The channel structure inside the scaffolds was simplified in a 2D-model and the local oxygen concentration was calculated by a combination of the "Laminar Flow" and the "Transport of Diluted Species" physics interfaces. The walls of the channels were assumed to be populated with a dense monolayer of cells. The cell-populated areas were realized as a narrow layer with a thickness of 15 µm on the channel walls and the oxygen consumption in these regions was modeled using a reaction rate with Michaelis-Menten kinetics [2,3]. The reservoir regions above and below the scaffold were assumed to be large and far away from the cells and consequently, the oxygen concentration was maintained constant there by the boundary conditions. For the flow of the nutrient medium, the lower boundary was set as an inlet and the upper boundary as an outlet. The velocity field from the CFD simulation was transferred to diffusion study. All model parameters were adopted from a previous study [1]. The influence of different flow rates (0 - 250 µl/min), different nesting depths(1 - 3 levels), different channel widths (50 - 500 µm) and different channel lengths (50 - 5000 µm) was investigated.
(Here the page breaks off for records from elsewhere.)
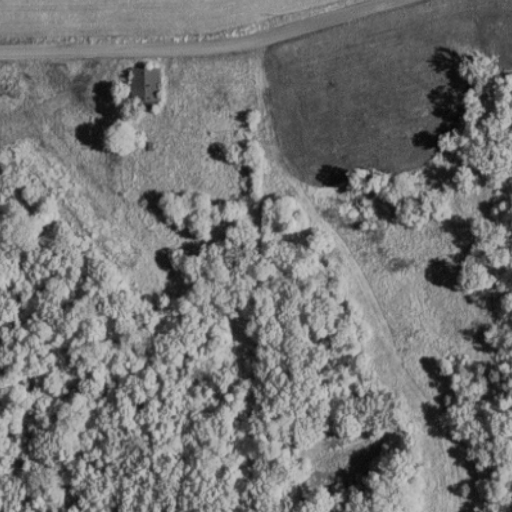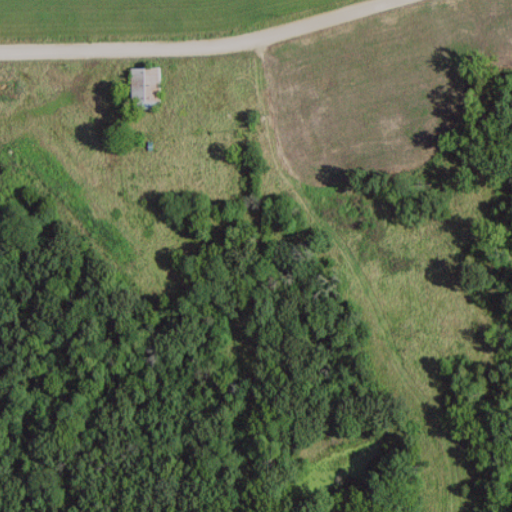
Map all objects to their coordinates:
road: (197, 44)
building: (11, 86)
building: (149, 86)
building: (309, 122)
building: (79, 197)
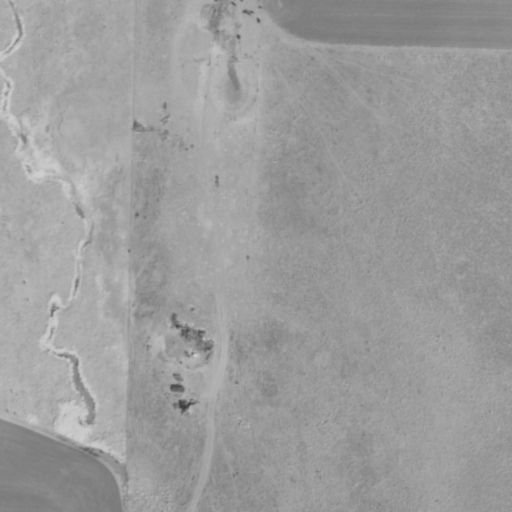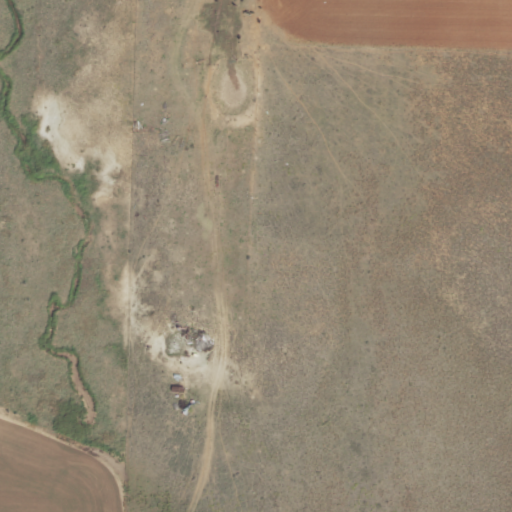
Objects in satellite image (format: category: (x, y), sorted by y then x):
road: (212, 254)
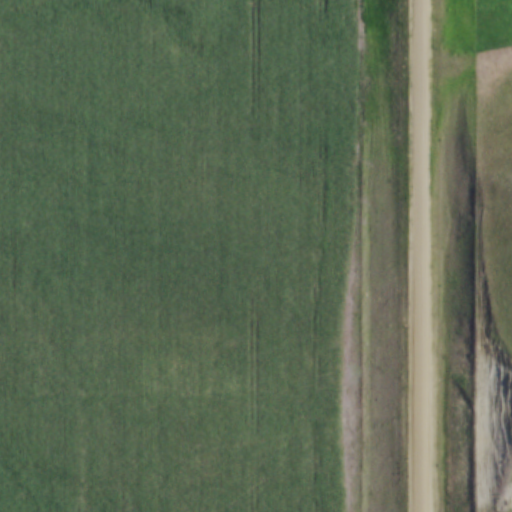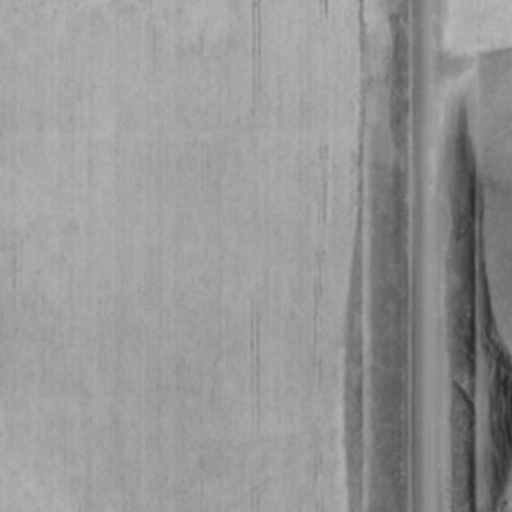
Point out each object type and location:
road: (424, 256)
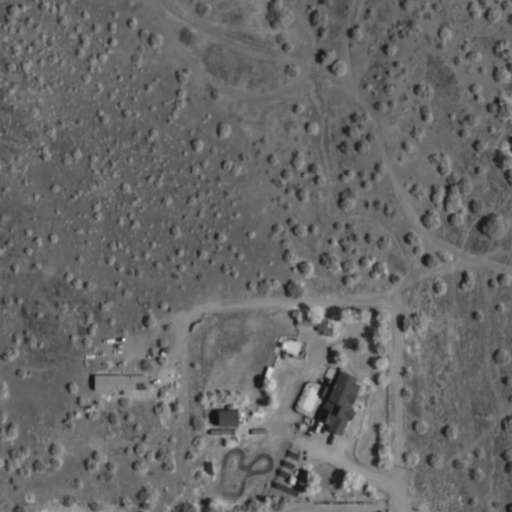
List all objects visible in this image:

The simulation results show for all simulated channel structures that there was a critical undersupply of oxygen inside the scaffold without flow. Low flow rates only shifted the undersupplied region, because flow and diffusion counteracted each other in the supply of oxygen. For structures with low nesting depth, sufficient oxygen supply could only be achieved for high flow rates at which the resulting shear forces were pathologically high. Only a combination of wide channels with a high flow rate and smaller, more branched channels resulted in regions in the scaffold that had sufficient oxygen supply at low shear forces.

Our study demonstrates that the cell behavior in dynamic cell cultures can basically be understood within the framework of the presented model and provides information on how channel structures can be optimized for better cell colonization.